Rick McGuire asks: I’ve noticed the Bills never seem to get close to blocking punts. The nearest guy seems to be a mile away. Is this the game plan to perhaps avoid a penalty or is the execution just not good enough? It's not like we have an outstanding return game to set up.

Jay: Without knowing the game plan, I’d say it’s most likely because the team is setting up a return. Of course, execution is a part of it, but how many other teams can say that? It’s not like there are blocked punts happening in every game. The last time the Bills did it, coincidentally, was almost exactly a year ago, when Jerry Hughes blocked one on Monday Night Football against the Seahawks, Nov. 7, 2016.

Matt Williams asks: Was Kelvin Benjamin a gift to Tyrod, who tends to avoid throwing in to tight coverage, or to a QB set to arrive next year?

Jay: For the reasons listed above, I'd say Taylor. After acquiring Benjamin, Bills GM Brandon Beane indicated this wasn’t a trade made solely for this year. Benjamin is signed through the 2018 season, as is Taylor. There is no guarantee either of them will be with the team past that point.

Jim Banko asks: What is the likelihood of the Bills releasing Andre Holmes because of the draft pick implications? Are you getting a golf game for Christmas?

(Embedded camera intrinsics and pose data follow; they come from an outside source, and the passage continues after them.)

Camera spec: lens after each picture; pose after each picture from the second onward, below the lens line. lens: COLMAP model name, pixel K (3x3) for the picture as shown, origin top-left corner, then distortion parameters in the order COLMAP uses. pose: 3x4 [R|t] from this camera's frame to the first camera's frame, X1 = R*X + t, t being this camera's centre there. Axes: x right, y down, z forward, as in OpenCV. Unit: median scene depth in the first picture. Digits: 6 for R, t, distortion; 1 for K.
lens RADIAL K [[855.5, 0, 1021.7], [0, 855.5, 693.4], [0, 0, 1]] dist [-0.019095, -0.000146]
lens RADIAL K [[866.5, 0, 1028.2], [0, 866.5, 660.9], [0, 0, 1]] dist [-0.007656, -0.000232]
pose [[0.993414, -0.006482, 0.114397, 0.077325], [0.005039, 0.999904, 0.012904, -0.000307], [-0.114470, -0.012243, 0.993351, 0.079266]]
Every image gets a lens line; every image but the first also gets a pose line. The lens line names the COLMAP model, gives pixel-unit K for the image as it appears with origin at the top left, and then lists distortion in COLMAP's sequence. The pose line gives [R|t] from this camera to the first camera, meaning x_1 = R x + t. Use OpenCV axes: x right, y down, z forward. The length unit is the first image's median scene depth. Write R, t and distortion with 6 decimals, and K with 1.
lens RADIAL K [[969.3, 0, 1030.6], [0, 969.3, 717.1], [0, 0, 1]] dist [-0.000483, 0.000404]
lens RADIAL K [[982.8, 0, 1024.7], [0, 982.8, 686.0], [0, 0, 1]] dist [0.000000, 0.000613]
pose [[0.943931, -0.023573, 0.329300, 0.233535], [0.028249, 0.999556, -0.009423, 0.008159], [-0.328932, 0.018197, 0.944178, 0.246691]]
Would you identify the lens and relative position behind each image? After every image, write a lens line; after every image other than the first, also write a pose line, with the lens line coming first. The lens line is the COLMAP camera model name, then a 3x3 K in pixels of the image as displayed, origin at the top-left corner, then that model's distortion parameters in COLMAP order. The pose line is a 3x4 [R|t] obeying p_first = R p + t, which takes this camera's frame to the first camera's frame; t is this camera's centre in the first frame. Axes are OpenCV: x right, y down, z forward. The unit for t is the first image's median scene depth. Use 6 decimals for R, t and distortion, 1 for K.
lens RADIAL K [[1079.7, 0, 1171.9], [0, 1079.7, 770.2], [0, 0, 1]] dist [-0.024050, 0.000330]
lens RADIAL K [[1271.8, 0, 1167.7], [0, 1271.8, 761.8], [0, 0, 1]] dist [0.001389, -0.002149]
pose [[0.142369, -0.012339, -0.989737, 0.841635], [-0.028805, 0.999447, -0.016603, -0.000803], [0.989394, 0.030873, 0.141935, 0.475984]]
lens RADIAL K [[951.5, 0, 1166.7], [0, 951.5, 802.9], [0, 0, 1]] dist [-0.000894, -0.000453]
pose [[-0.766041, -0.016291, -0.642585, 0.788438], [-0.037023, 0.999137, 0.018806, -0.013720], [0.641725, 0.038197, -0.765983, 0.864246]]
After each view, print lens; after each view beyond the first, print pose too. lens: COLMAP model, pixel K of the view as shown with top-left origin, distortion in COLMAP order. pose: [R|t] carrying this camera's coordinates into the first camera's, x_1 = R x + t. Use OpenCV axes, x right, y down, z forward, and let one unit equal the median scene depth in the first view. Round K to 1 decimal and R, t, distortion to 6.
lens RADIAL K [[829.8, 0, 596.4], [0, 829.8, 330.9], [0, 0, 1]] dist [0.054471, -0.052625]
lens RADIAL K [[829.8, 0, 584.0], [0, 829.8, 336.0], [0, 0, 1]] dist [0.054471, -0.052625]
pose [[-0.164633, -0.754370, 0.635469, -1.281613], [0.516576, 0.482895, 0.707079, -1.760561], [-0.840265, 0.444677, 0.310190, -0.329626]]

Jay: The chances fall somewhere between very slim and none. That's because the Bills wouldn't have to release just Holmes. Nick Veronica laid out the entire scenario here, but it boils down to this: They would have to release four players among a group that includes safeties Micah Hyde and Jordan Poyer, kicker Stephen Hauschka, fullback Patrick DiMarco, guard Vlad Ducasse, defensive end Ryan Davis, cornerback Leonard Johnson and Holmes. That's not happening for a team that is currently in a playoff spot.

As for the second part of the question, that's just ugly. It's the holiday season. Thanks for all the questions this week!